In an interview with The Verge, Altman refused to answer the main question on everyone’s minds: exactly why he was fired to begin with. OpenAI’s new board, led by Bret Taylor, is going to conduct an independent investigation into what went down.

“I very much welcome that,” Altman told the publication.

In an official statement after his appointment, Altman expressed his excitement to continue with OpenAI.

“I have never been more excited about the future. I am extremely grateful for everyone’s hard work in an unclear and unprecedented situation, and I believe our resilience and spirit set us apart in the industry. I feel so, so good about our probability of success for achieving our mission,” he wrote.

It may sound counterintuitive, but starting a company doesn’t guarantee a job for life. Founders are forced out all the time.

Apple’s Steve Jobs and Twitter’s Jack Dorsey are some of the high-profile founders who once got pushed out by their respective boards.

But how does it happen? Interestingly, a founder’s early success can play a crucial part in their firing.

As startups grow, they often bring on board more investors.
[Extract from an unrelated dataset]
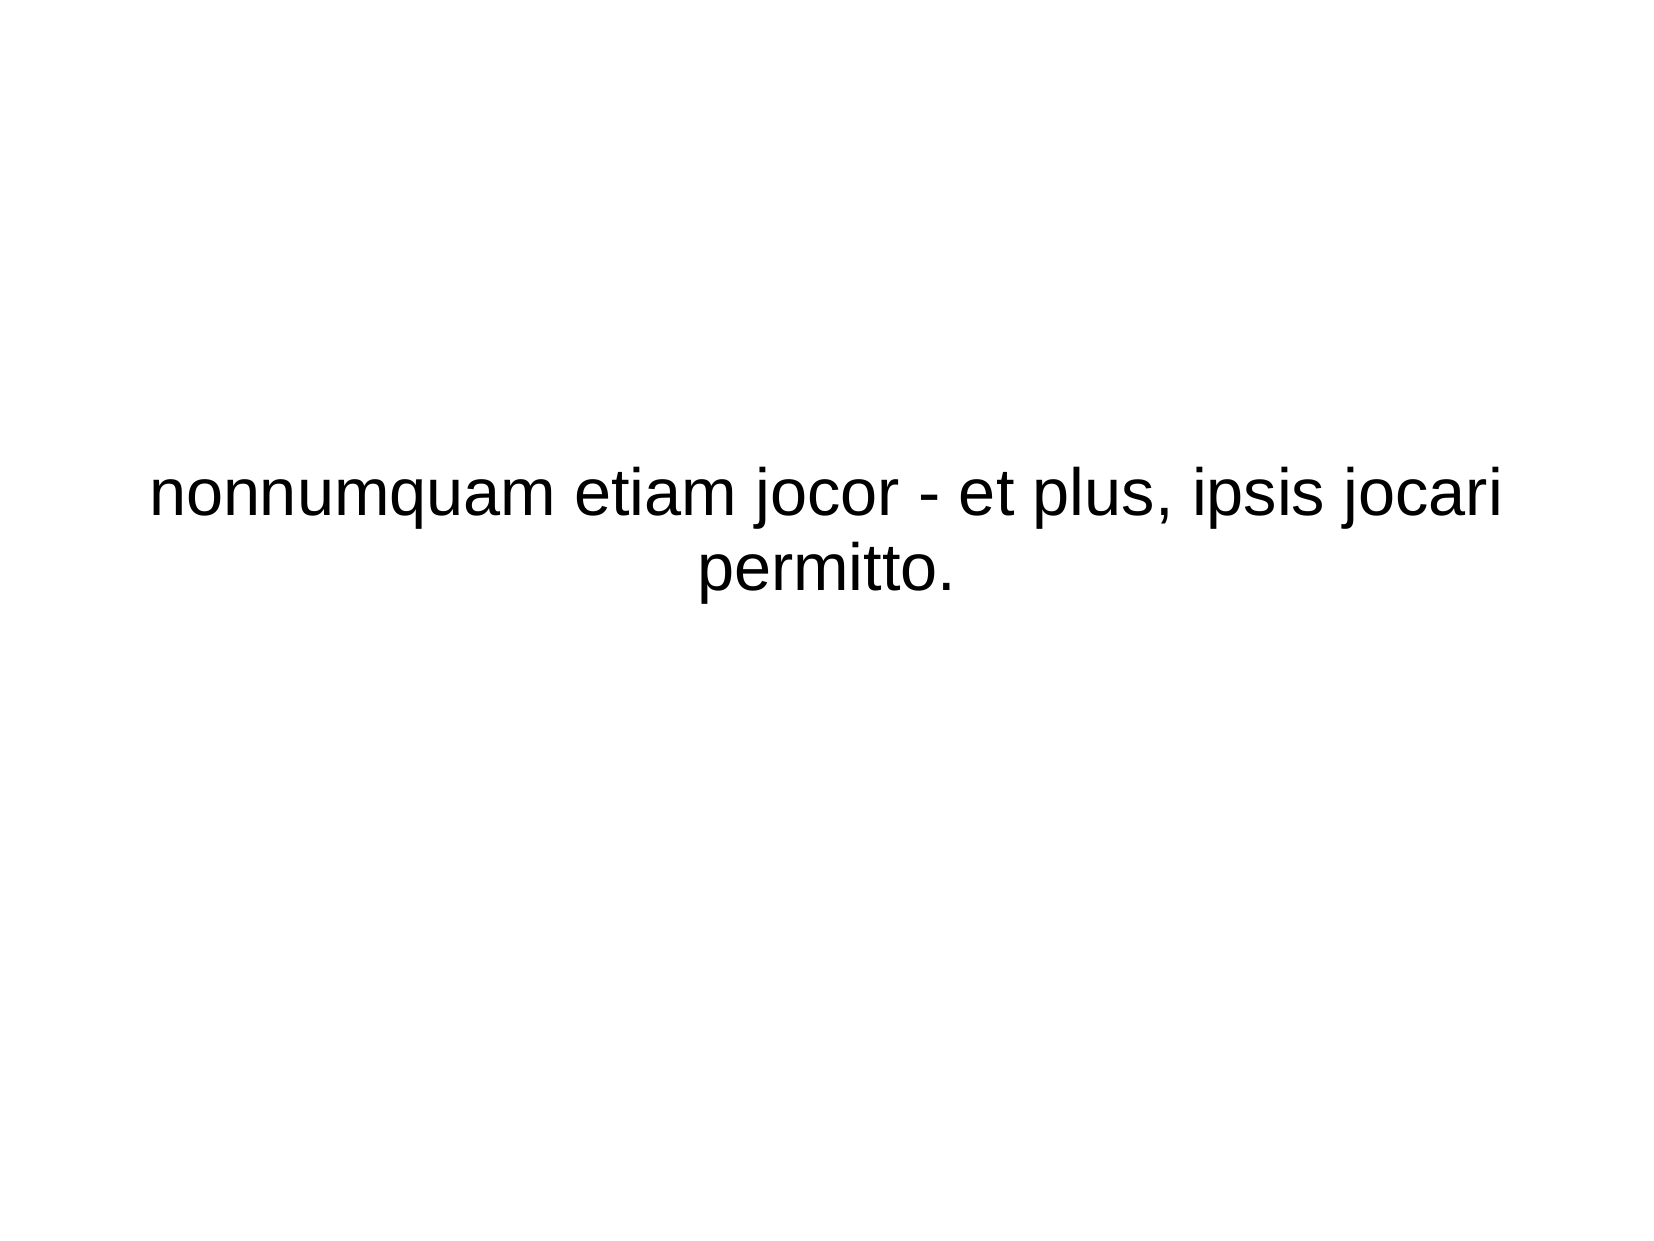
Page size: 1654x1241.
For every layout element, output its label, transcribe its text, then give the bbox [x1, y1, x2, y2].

These investors end up on the board of directors and can make management decisions on hiring and firing.

A study by Noam Wasserman, a professor at the University of Southern California, found founders rarely last.

Microsoft CEO Satya Nadella. [Wilberforce Okwiri, Standard]

On average, four out of five entrepreneurs are forced to step down or be removed from management. By the time startups reach the three-year mark, 50 per cent of founders are no longer CEO. 

Why startups fail in Kenya

While Silicon Valley’s dirty laundry is out there for all to see, what could be the reason why Kenyan tech startups haven’t reached such heights as their American counterparts, bar Safaricom’s M-pesa?

Most of them are facing difficult market conditions and a lack of funding, which has wiped out several tech start-ups.

When Microsoft first invested $1 billion (Sh153 billion in today’s exchange rate) in OpenAI in 2019, the deal received no more attention than your average corporate venture round.

The startup market was blazing hot, and artificial intelligence was one of many areas attracting mega-valuations, alongside electric vehicles, advanced logistics and aerospace.

While a good idea or solution attracts heavy investment, most Kenyan startups do not get to this point however good the innovation might be.

In 2022 alone, Kune Foods, Notify Logistics, WeFarm, BRCK, Sendy and Sky-Garden started shutting down their operations in quick succession.

That said, the failure of startups is a worldwide phenomenon and not unique to Kenya. External factors such as inflation, currency fluctuations, economic downturns and lack of proper markets have seen shocks emerge in many startup operations.

In a nutshell, the lack of funding or mismanagement of funds, retaining an efficient management team, faulty infrastructure or business model and unsuccessful marketing strategies ideally lead to business failure for startups. 

What is AI, how does it work and the dangers?

Artificial intelligence (AI) is developing at high speed, transforming many aspects of modern life.

Like humans, AI allows computers to learn and solve problems.

AI systems are trained on huge amounts of information and learn to identify the patterns in it, to carry out tasks such as having human-like conversations or predicting a product an online shopper might buy.

AI is behind social media post feeds, while voice-controlled virtual assistants like Siri and Alexa help e-commerce platforms analyse buying habits to recommend more. Most simply, AI is on your search bar predicting words and sentences before you type in full. 

Many experts are surprised by how quickly AI has developed and fear its rapid growth could be dangerous. Some have even said AI research should be stopped.

Earlier in October, the UK government published a report, which said AI might soon assist hackers in launching cyberattacks or help terrorists plan chemical attacks.

Some experts even worry that in the future, super-intelligent AIs could make humans extinct.